**Source:**
Tutorial-Codebase-Knowledge/output/Crawl4AI/09_cachecontext___cachemode.md

# Chapter 9: Smart Fetching with Caching - CacheContext / CacheMode

In the previous chapter, [Chapter 8: Exploring Websites - DeepCrawlStrategy](08_deepcrawlstrategy.md), we saw how Crawl4AI can explore websites by following links, potentially visiting many pages. During such explorations, or even when you run the same crawl multiple times, the crawler might try to fetch the exact same webpage again and again. This can be slow and might unnecessarily put a load on the website you're crawling. Wouldn't it be smarter to remember the result from the first time and just reuse it?

## What Problem Does Caching Solve?

Imagine you need to download a large instruction manual (a webpage) from the internet.

*   **Without Caching:** Every single time you need the manual, you download the entire file again. This takes time and uses bandwidth every time.
*   **With Caching:** The first time you download it, you save a copy on your computer (the "cache"). The next time you need it, you first check your local copy. If it's there, you use it instantly! You only download it again if you specifically want the absolute latest version or if your local copy is missing.

**What the task asks:**
Answer these questions using the caching chapter above, putting each answer on its own numbered line:
1. Which earlier chapter does the opening paragraph refer to?
2. What is the saved copy on your computer called?
3. Without caching, what two costs come with downloading the manual every time?

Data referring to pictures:
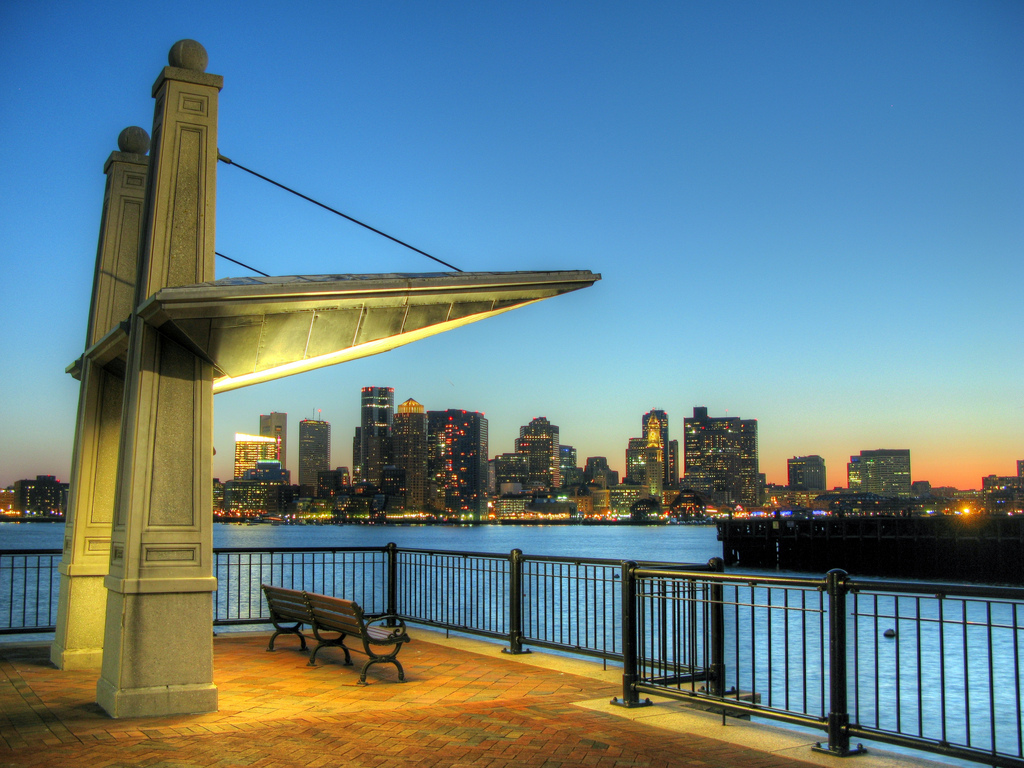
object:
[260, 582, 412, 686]
bench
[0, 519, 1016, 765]
river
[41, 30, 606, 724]
structure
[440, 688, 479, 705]
bricks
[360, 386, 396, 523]
skyscrapers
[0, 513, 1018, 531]
skyline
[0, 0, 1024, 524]
background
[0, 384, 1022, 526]
big city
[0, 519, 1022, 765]
calm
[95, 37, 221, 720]
concrete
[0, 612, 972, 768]
dock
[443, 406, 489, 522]
building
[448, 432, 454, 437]
lights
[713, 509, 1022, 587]
boat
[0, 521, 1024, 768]
waterway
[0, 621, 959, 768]
concrete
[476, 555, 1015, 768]
viewing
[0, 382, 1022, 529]
cityscape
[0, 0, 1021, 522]
distance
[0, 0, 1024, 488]
sunset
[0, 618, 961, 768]
down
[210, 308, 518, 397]
light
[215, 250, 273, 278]
wires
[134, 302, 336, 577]
up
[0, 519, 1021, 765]
water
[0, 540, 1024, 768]
fence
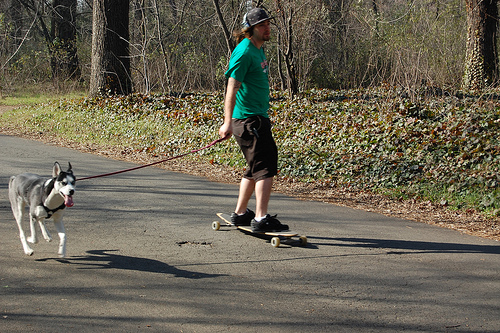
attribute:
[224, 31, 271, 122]
shirt — green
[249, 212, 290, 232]
shoe — black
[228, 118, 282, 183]
shorts — brown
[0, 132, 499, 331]
road — grey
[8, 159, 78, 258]
grey dog — white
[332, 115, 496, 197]
leaves — green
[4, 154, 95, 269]
dog — walking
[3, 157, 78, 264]
dog — black, white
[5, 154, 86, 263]
dog — running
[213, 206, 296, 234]
board — long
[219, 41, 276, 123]
shirt — green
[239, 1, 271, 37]
cap — black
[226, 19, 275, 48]
hair — long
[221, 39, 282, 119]
shirt — green 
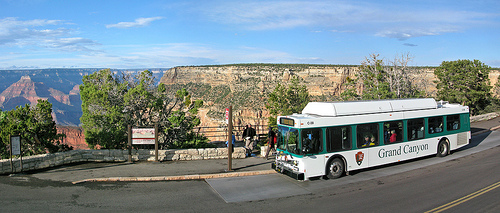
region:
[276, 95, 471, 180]
white bus is stopped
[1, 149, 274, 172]
low stone wall behind the bus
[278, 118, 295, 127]
destination window above windshield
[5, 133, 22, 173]
sign in front of wall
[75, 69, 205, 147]
tree top visible behind wall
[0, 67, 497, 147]
grand canyon visible behind bus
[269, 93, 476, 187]
large white tour bus with green trim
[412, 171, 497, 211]
double yellow line painted on road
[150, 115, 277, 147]
metal handrail on top of stone wall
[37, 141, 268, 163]
short stone wall under handrail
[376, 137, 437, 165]
black printed Grand Canyon on side of bus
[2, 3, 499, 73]
blue sky with scattered gray clouds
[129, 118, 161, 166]
tourist imformation sign on sidewalk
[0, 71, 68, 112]
view of pillar of red rock in canyon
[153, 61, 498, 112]
light brown plateau peppered with vegetation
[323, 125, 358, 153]
large wide passenger window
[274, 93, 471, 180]
bus is white and green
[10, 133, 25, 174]
small wooden sign by wall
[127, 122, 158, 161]
large wooden sign by wall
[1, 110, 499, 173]
rock stone wall behind bus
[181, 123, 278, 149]
railing fence behind people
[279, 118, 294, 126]
led sign on bus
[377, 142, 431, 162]
sign on bus says Grand Canyon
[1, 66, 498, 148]
large canyon mountains behind wall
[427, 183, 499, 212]
yellow paint strips on road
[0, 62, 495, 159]
Rocky canyon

**The completed task:**
1. Chapter 8: Exploring Websites - DeepCrawlStrategy
2. The "cache"
3. It takes time and uses bandwidth.